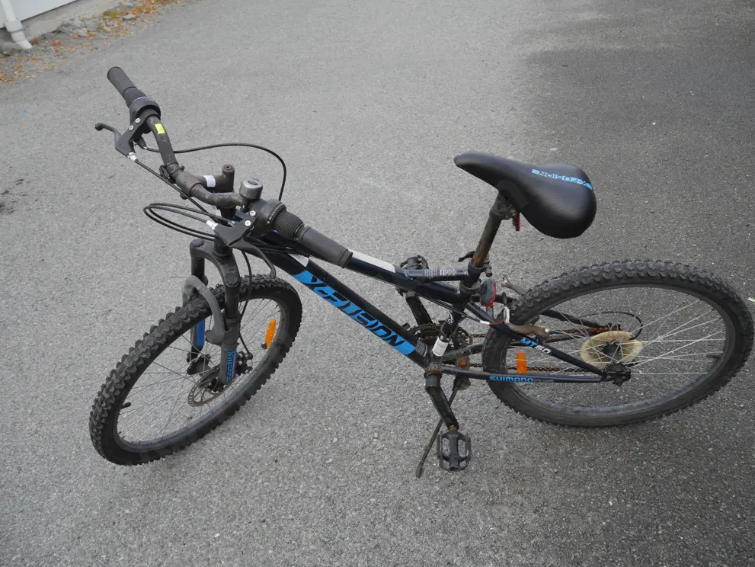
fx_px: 676
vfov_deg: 45.5
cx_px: 382
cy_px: 291
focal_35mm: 31
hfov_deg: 58.3
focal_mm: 15
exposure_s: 1/160
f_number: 4.5
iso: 200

> WHAT TO WORK ON
Copy the records above exactly. Do not carry any picture into the copy.

> TASK RESULT
fx_px: 676
vfov_deg: 45.5
cx_px: 382
cy_px: 291
focal_35mm: 31
hfov_deg: 58.3
focal_mm: 15
exposure_s: 1/160
f_number: 4.5
iso: 200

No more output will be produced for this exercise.